The complexity tax matters because attention is finite. Every decode operation costs a small amount of the reader's working memory. Enough of them and the reader gives up — not consciously, but they start skimming, and they miss the thing you most needed them to catch.
This is particularly acute when writing across levels. An engineer writing for an executive, or a PM writing for a board, or a technical lead writing for a cross-functional team. The specialized vocabulary that is frictionless among peers is a translation problem for anyone outside that peer group.
The test: read the sentence without the technical term. If it's meaningfully less precise, keep the term. If it's equally clear, remove it.
The Edit That Matters Most
After you've written something, before you send it: read it as the person who will receive it.
Not you, not your expertise, not your context. Them, with their job, their time pressure, their prior knowledge.
Ask: where does this drag? Where does it assume context I haven't given? Where does it bury the point? Where does it make me do work you should have done for me?
Most of the answers will be uncomfortable, because they require cutting things you worked hard to write. That is precisely the edit that matters.
Good writing is not a record of good thinking. It is good thinking that has been translated into a form the reader can use. The translation is the work.

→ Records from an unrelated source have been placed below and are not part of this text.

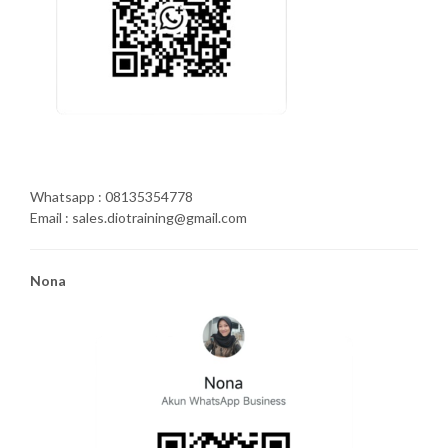
Whatsapp : 08135354778
Email : sales.diotraining@gmail.com
Nona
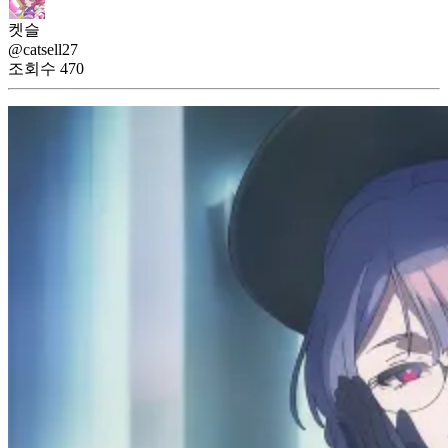
켓슬
@catsell27
조회수
470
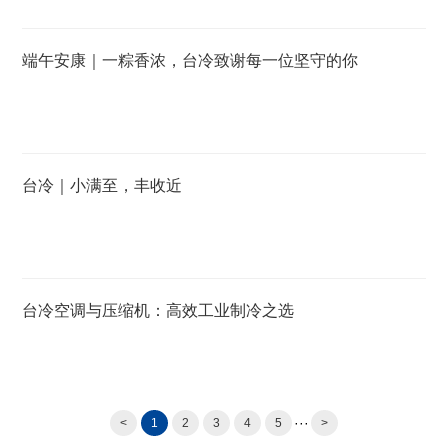
端午安康｜一粽香浓，台冷致谢每一位坚守的你
台冷｜小满至，丰收近
台冷空调与压缩机：高效工业制冷之选
···
<
1
2
3
4
5
>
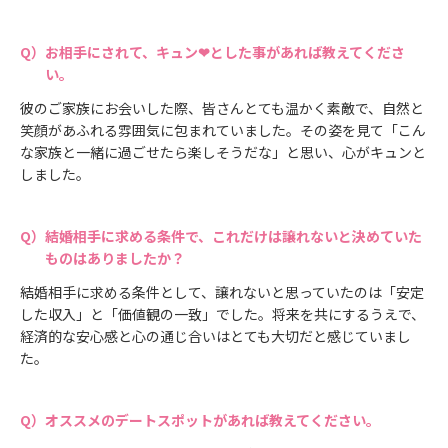
お相手にされて、キュン❤とした事があれば教えてくださ
い。
彼のご家族にお会いした際、皆さんとても温かく素敵で、自然と
笑顔があふれる雰囲気に包まれていました。その姿を見て「こん
な家族と一緒に過ごせたら楽しそうだな」と思い、心がキュンと
しました。
結婚相手に求める条件で、これだけは譲れないと決めていた
ものはありましたか？
結婚相手に求める条件として、譲れないと思っていたのは「安定
した収入」と「価値観の一致」でした。将来を共にするうえで、
経済的な安心感と心の通じ合いはとても大切だと感じていまし
た。
オススメのデートスポットがあれば教えてください。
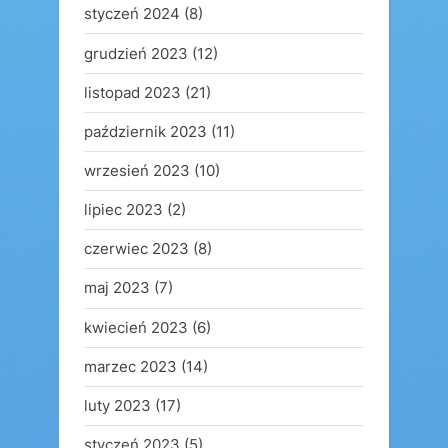
styczeń 2024
(8)
grudzień 2023
(12)
listopad 2023
(21)
październik 2023
(11)
wrzesień 2023
(10)
lipiec 2023
(2)
czerwiec 2023
(8)
maj 2023
(7)
kwiecień 2023
(6)
marzec 2023
(14)
luty 2023
(17)
styczeń 2023
(5)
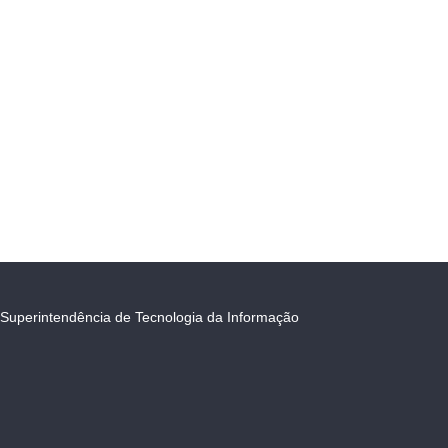
Superintendência de Tecnologia da Informação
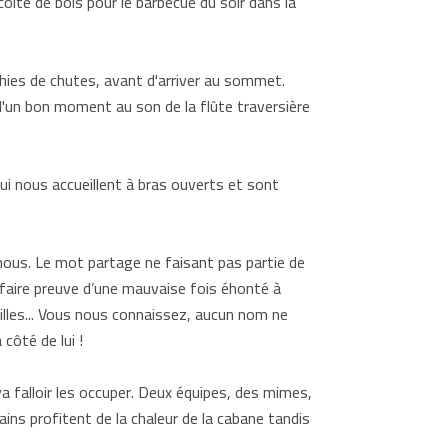
olte de bois pour le barbecue du soir dans la
phies de chutes, avant d'arriver au sommet.
d'un bon moment au son de la flûte traversière
ui nous accueillent à bras ouverts et sont
 nous. Le mot partage ne faisant pas partie de
 faire preuve d’une mauvaise fois éhonté à
 filles... Vous nous connaissez, aucun nom ne
 côté de lui !
 va falloir les occuper. Deux équipes, des mimes,
ns profitent de la chaleur de la cabane tandis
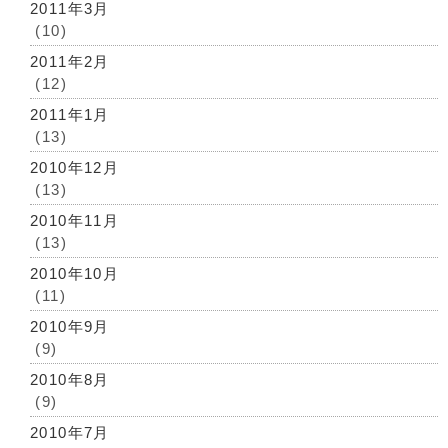
2011年3月
(10)
2011年2月
(12)
2011年1月
(13)
2010年12月
(13)
2010年11月
(13)
2010年10月
(11)
2010年9月
(9)
2010年8月
(9)
2010年7月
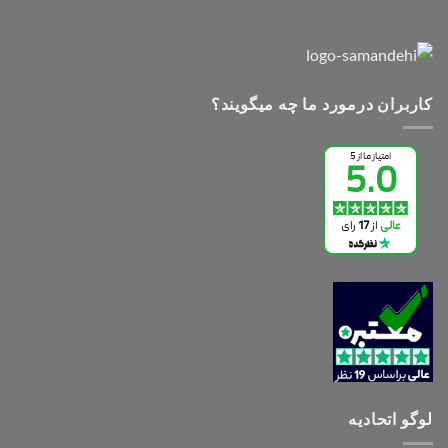
کاربران درمورد ما چه میگویند؟
لوگو اتحادیه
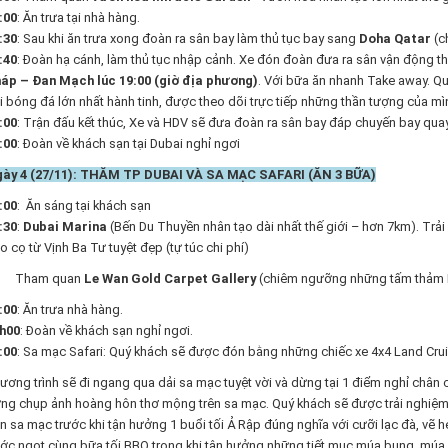
:00
: Ăn trưa tại nhà hàng.
:30
: Sau khi ăn trưa xong đoàn ra sân bay làm thủ tục bay sang
Doha Qatar
(c
:40
: Đoàn hạ cánh, làm thủ tục nhập cảnh. Xe đón đoàn đưa ra sân vận động th
áp – Đan Mạch lúc 19:00 (giờ địa phương)
. Với bữa ăn nhanh Take away. Q
i bóng đá lớn nhất hành tinh, được theo dõi trực tiếp những thần tượng của mìn
:00
: Trận đấu kết thúc, Xe và HDV sẽ đưa đoàn ra sân bay đáp chuyến bay quay 
:00
: Đoàn về khách sạn tại Dubai nghỉ ngơi
ày 4 (27/11): THĂM TP DUBAI VÀ SA MẠC SAFARI (ĂN 3 BỮA)
:00
: Ăn sáng tại khách sạn
:30
:
Dubai Marina
(Bến Du Thuyền nhân tạo dài nhất thế giới – hơn 7km). Tr
o cọ từ Vịnh Ba Tư tuyệt đẹp (tự túc chi phí)
ham quan
Le Wan Gold Carpet Gallery
(chiêm ngưỡng những tấm thảm B
:00
: Ăn trưa nhà hàng.
h00
: Đoàn về khách sạn nghỉ ngơi.
:00
: Sa mạc Safari: Quý khách sẽ được đón bằng những chiếc xe 4x4 Land Cru
ương trình sẽ đi ngang qua dải sa mạc tuyệt vời và dừng tại 1 điểm nghỉ chân
ng chụp ảnh hoàng hôn thơ mộng trên sa mạc. Quý khách sẽ được trải nghiệm c
ên sa mạc trước khi tận hưởng 1 buổi tối Ả Rập đúng nghĩa với cưỡi lạc đà, vẽ 
ớc ngọt cùng bữa tối BBQ trong khi tận hưởng những tiết mục múa bụng, múa Ả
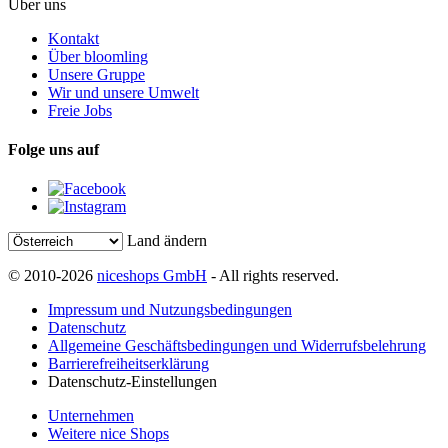
Über uns
Kontakt
Über bloomling
Unsere Gruppe
Wir und unsere Umwelt
Freie Jobs
Folge uns auf
Land ändern
© 2010-2026
niceshops GmbH
- All rights reserved.
Impressum und Nutzungsbedingungen
Datenschutz
Allgemeine Geschäftsbedingungen und Widerrufsbelehrung
Barrierefreiheitserklärung
Datenschutz-Einstellungen
Unternehmen
Weitere nice Shops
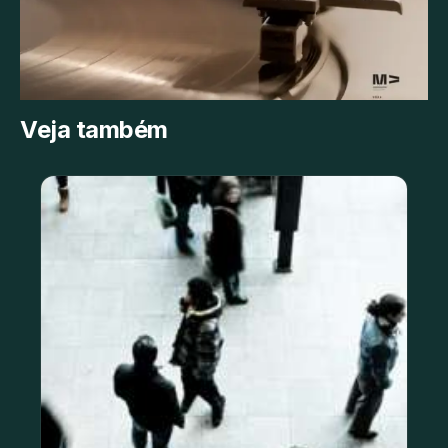
Veja também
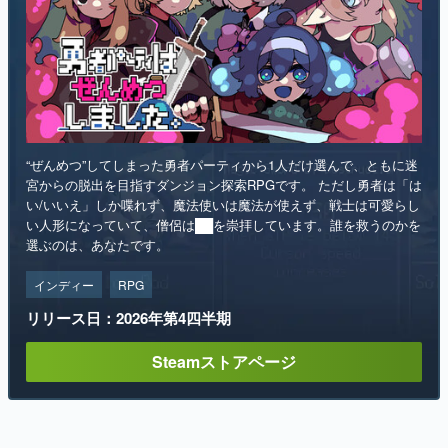
“ぜんめつ”してしまった勇者パーティから1人だけ選んで、ともに迷
宮からの脱出を目指すダンジョン探索RPGです。 ただし勇者は「は
い/いいえ」しか喋れず、魔法使いは魔法が使えず、戦士は可愛らし
い人形になっていて、僧侶は██を崇拝しています。誰を救うのかを
選ぶのは、あなたです。
インディー
RPG
リリース日：2026年第4四半期
Steamストアページ
ランキング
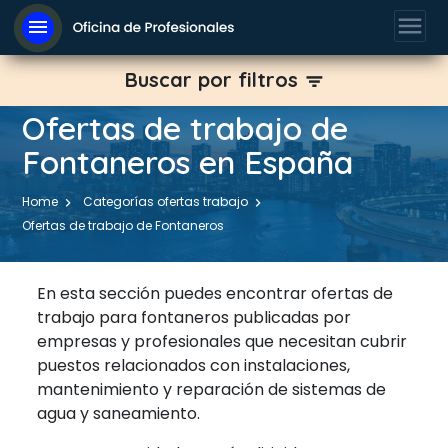
menu
menu
Buscar por filtros
filter_list
Ofertas de trabajo de
Fontaneros en España
Home
Categorías ofertas trabajo
Ofertas de trabajo de Fontaneros
En esta sección puedes encontrar ofertas de
trabajo para fontaneros publicadas por
empresas y profesionales que necesitan cubrir
puestos relacionados con instalaciones,
mantenimiento y reparación de sistemas de
agua y saneamiento.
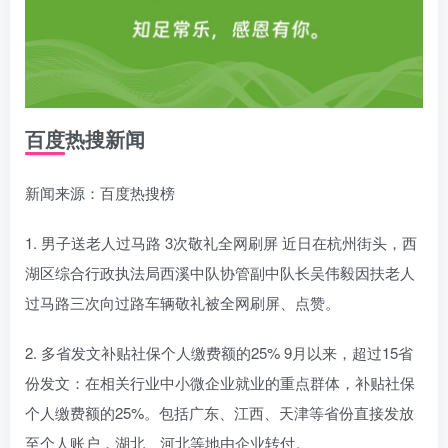
百度热搜新闻
新闻来源：百度热搜榜
扫码登录即表示同意
用户协议
、
隐私声明
1. 男子送老人过马路 3次敬礼全网刷屏 近日在杭州街头，西
湖区综合行政执法局西溪中队协管副中队长吴伟毅因扶老人
过马路三次向过路车辆敬礼被全网刷屏、点赞。
2. 多省发文补贴社保个人缴费额的25% 9月以来，超过15省
份发文：在相关行业中小微企业就业的重点群体，补贴社保
个人缴费额的25%。包括广东、江西、天津等省份直接发放
至个人账户，湖北、河北等地由企业转付。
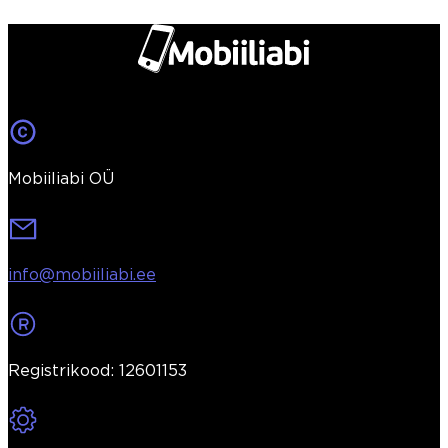
Mobiiliabi OÜ
info@mobiiliabi.ee
Registrikood: 12601153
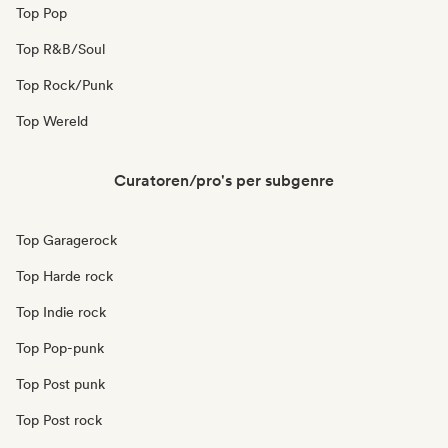
Top Pop
Top R&B/Soul
Top Rock/Punk
Top Wereld
Curatoren/pro's per subgenre
Top Garagerock
Top Harde rock
Top Indie rock
Top Pop-punk
Top Post punk
Top Post rock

Most people skip it.
What This Actually Changes
When engineers write clearly, code reviews are shorter. Design decisions get challenged earlier, when changing course is cheap. Onboarding is faster. Context lives in documents, not in people's heads.
When PMs write clearly, engineers ask fewer questions, make fewer wrong assumptions, and build closer to what was intended. Stakeholder decisions happen faster. Projects derail less often because the problems surface in writing before they surface in production.
Clear writing is not a soft skill. It is leverage. Every document you write is either compressing the time between thinking and action — or adding friction to it.
The engineering team that writes well ships faster. Not because writing is fast, but because the things that slow shipping — misalignment, rework, ambiguity, unnecessary meetings — are downstream of the same problem that bad writing is downstream of: unclear thinking, poorly communicated.
Writing isn't a report on your work. It is the work.
Start with the sentence: "After reading this, I need [specific person] to [specific action or understanding]." If you can't write that sentence, you're not ready to write the document.